2. The method of claim 1, wherein at least a bump structure of the plurality of bumps is disposed offset from one another in a second direction along the substrate.

3. The method of claim 1, wherein the first metal layer is formed by a PVD process, and the second metal layer is formed by electroplating.

4. The method of claim 1, wherein the forming a plurality of bumps step comprises: spin coating a bump material on the substrate; andpatterning the bump material to form the plurality of bumps.

5. The method of claim 4, wherein each bump includes one of a polyimide, benzo cyclo butane, poly benzoxazole, and photosensitive resin.

6. The method of claim 4, wherein the patterning step forms the plurality of bumps such that each bump has a width of 10 to 50 um.

7. The method of claim 4, wherein the patterning step forms the plurality of bumps such that each bump has a height of 2-30 um.

8. The method of claim 1, wherein the first metal layer has a thickness of 0.05 to 1 um, and the second metal layer has a thickness of 1 to 10 um.

9. The method of claim 1, wherein the first metal layer includes at least one of TiW, Cr, Cu, Ti, Ni, NiV, Pd, Cr/Cu, TiW/Cu, TiW/Au, and NiV/Cu, and the second metal layer includes at least one of Au, Ni, Cu, Pd, Ag, and Pt.

10. The method of claim 1, wherein the forming a conductive line step comprises: forming the first metal layer; andelectroplating the first metal layer with a second metal layer material to form the second metal layer.

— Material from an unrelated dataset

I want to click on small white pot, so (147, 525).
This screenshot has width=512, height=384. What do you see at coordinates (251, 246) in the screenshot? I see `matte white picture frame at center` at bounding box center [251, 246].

11. A method of forming a semiconductor device, comprising: forming a plurality of bump structures arrayed along a substrate in a first direction, each bump structure having a width in the first direction greater than a pitch gap between successively arrayed bump structures, and at least one bump structure having a sidewall facing in the first direction that is non-conductive,forming a conductive metal line including first and second metal layers, wherein after a photoresist mask is formed over the first metal layer, the second metal layer is formed over the portions of the substrate exposed by the photoresist mask, and the array of bump structures alternate from a first type to a second type, the bump structure of the first type has two oppositely facing non-conductive sidewalls that face in the first direction, and the bump structure of the second type has each sidewall being conductive.